(Document text begins)

Australian ad-industry regulators tell viewers bloody menstrual ads are fine

Article by Theresa Braine /
New York Daily News /
September 18, 2019 /
Click here to view original /

Sanitary-pad television ads depicting actual menstruation prompted a record number of complaints, but Australian industry regulators told those offended to just go with the flow.

Not only that but they praised the campaign for its work to destigmatize menstruation.

The advertisements on Australian prime-time television last month showed a hand pouring red liquid onto a pad as a voice-over intones, “with an ultra-absorbent core”; a woman rising at the dinner table to ask if anyone has a pad; a man taking a package of pads off a store shelf and bringing them to the cash register; a woman in a red swimsuit lounging in a pool on a pad-shaped float; a woman’s legs with blood running down them in the shower, and a young woman wearing white lingerie with red-and-pink tinted flowers at the bottom.

There’s also a scene of red liquid splashing across a black background, and a shot of a teenager walking into a bathroom holding a pad.

“Periods are normal,” the ad’s wrap-up phrase reads. “Showing them should be too.”

(Document text ends)
(Study material begins)

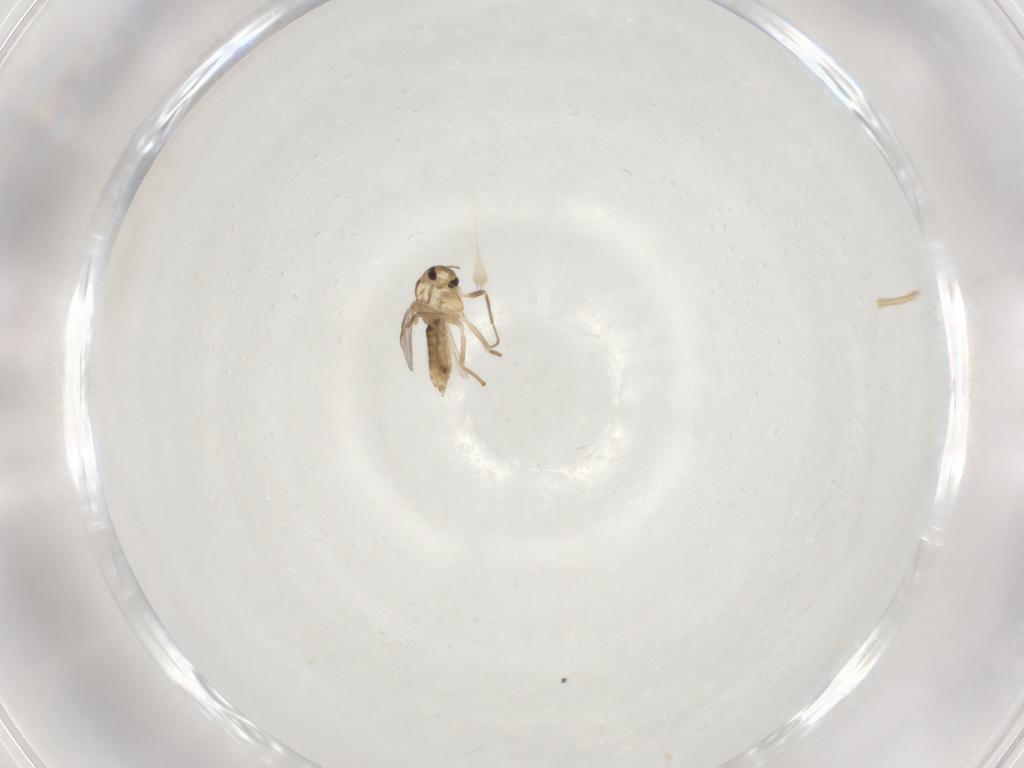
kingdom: Animalia
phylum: Arthropoda
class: Insecta
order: Diptera
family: Chironomidae
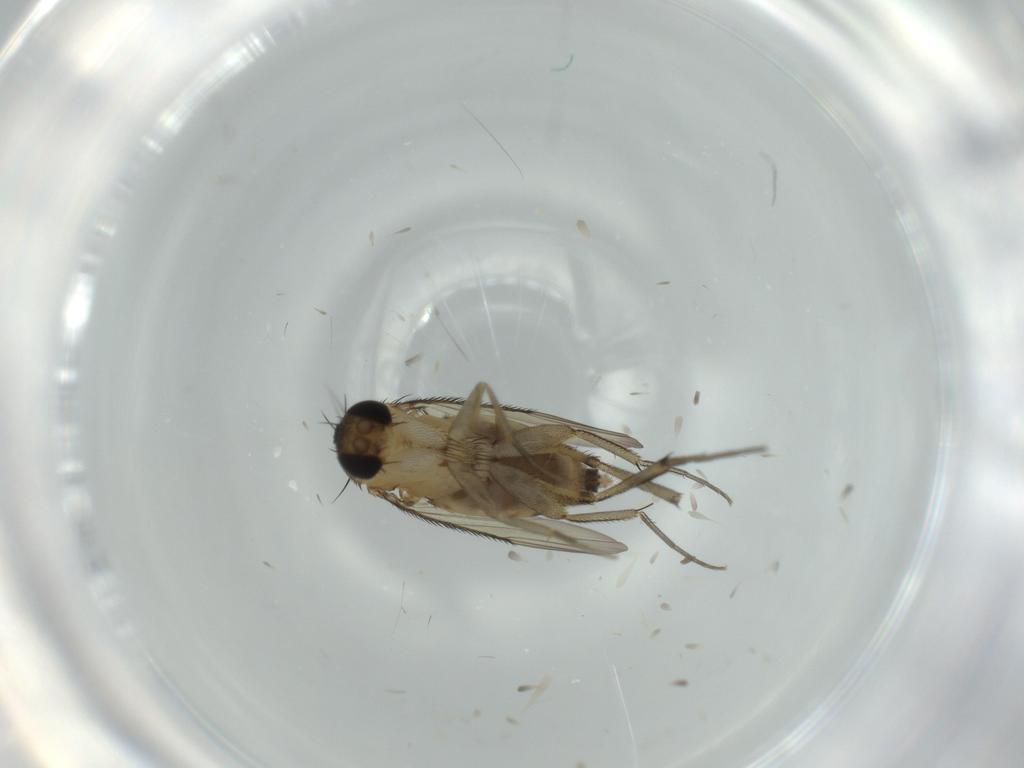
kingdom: Animalia
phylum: Arthropoda
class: Insecta
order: Diptera
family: Phoridae
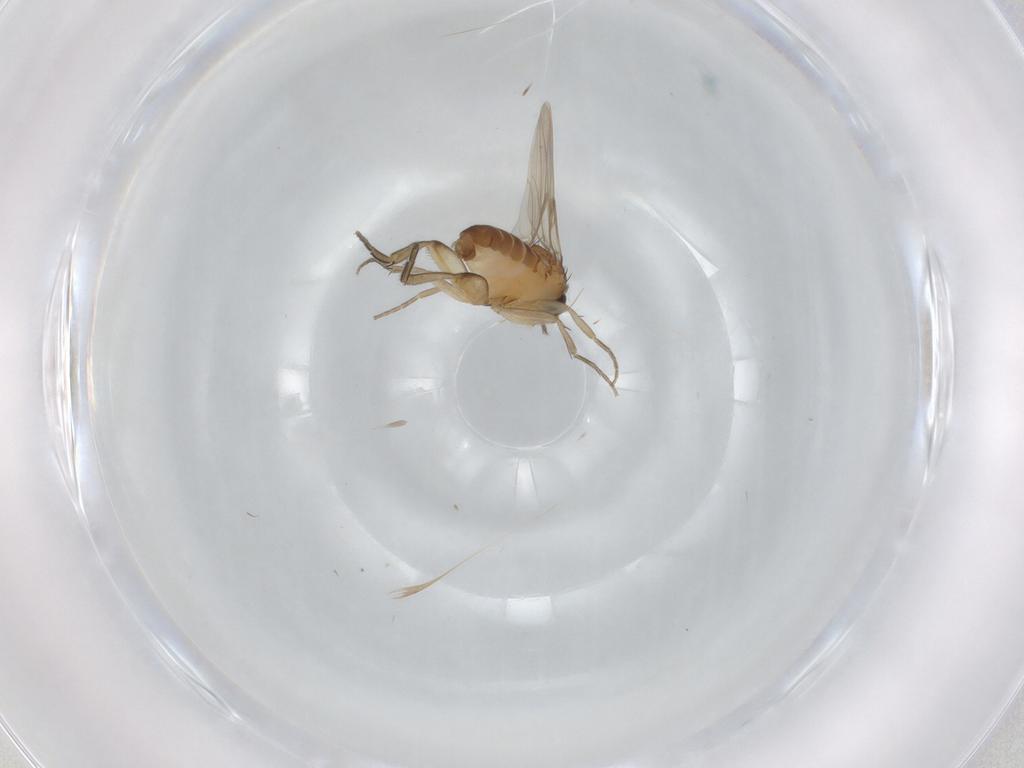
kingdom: Animalia
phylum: Arthropoda
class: Insecta
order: Diptera
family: Phoridae
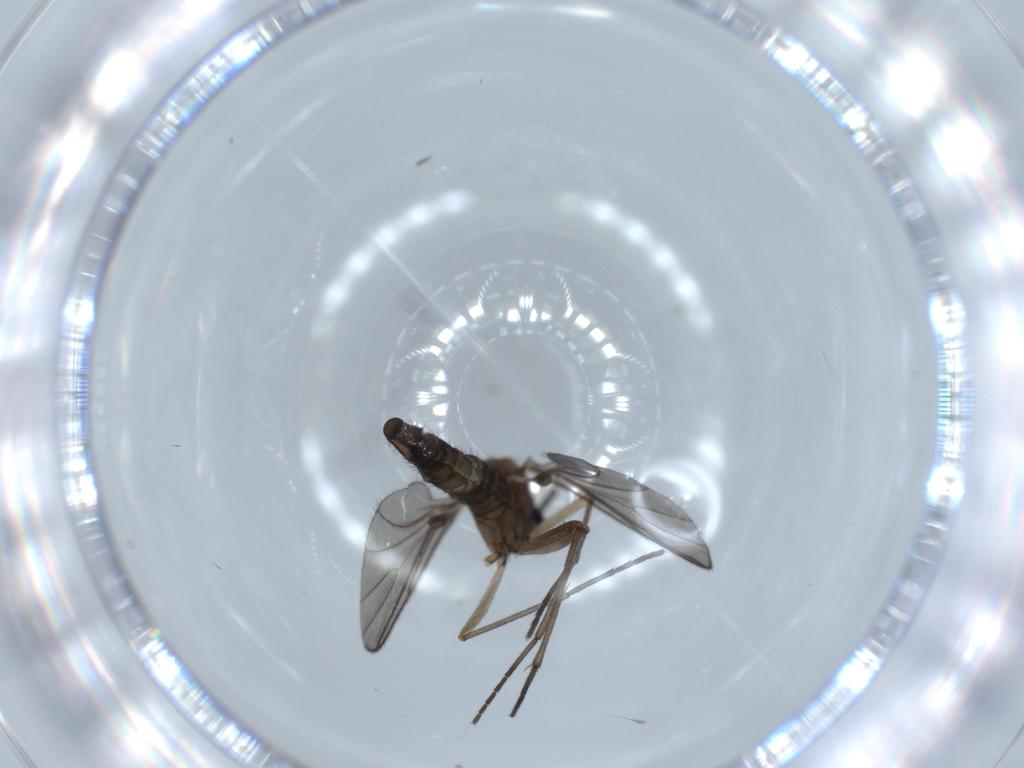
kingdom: Animalia
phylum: Arthropoda
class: Insecta
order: Diptera
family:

(Study material ends)

# Task instructions
1. According to the article on Australia's menstrual ads, what did the industry regulators praise the campaign for?
2. Carry on the article about the Australian sanitary-pad ads, picking up right after its final sentence.

# Answers by task
1. Its work to destigmatize menstruation.

2.
The campaign, Blood Normal, is the brain child of Asaleo Care, which makes the Libra brand sanitary products that were advertised during “The Bachelor,” “Gogglebox” and “Survivor,” according to The Sydney Morning Herald. The goal is to normalize menstruation and start chipping away at the stigma.

Girls and women worldwide are stigmatized, under-educated and even prosecuted for their monthly cycles, as Teen Vogue outlined last year.

Viewer objections lodged with Ad Standards ranged from people who were grossed out by the bloody images and inferences, to those who said it was a private matter and shouldn’t be shown on TV, to irate parents who felt forced to explain periods to their too-young children before any of them were ready. In all, 600 complaints were received, and all were dismissed.

“Unnecessary description of blood inappropriate, as both sexes know the process for female menstruation,” wrote one complainant quoted anonymously in a report issued by the board earlier this month announcing its ruling. “Way too descriptive, visual and disturbing for a sacred process. It is vulgar and personal.”

“I feel it’s inappropriate, as it wasn’t advertising the product, it was making a shock statement,” said another dissatisfied non-customer. “Bodily secretions shouldn’t be shown on TV ads. I wouldn’t expect a toilet paper advertisement to show feces on toilet paper, or an advertisement showing nasal secretions for tissues.”

But the innovation of the campaign — Blood Normal won a Glass Lion for Change Grand Prix at the Cannes Lions International Festival of Creativity last year, according to Adweek — fell within acceptable standards and trumped the discomfort felt by those watching the commercials, the regulators ruled.

The centuries-old, “absolutely ridiculous” notion that periods are disgusting is the very thing that needs to be destigmatized, Dr. Elizabeth Farrell, medical director of women’s health-care service Jean Hailes, told ABC Australia.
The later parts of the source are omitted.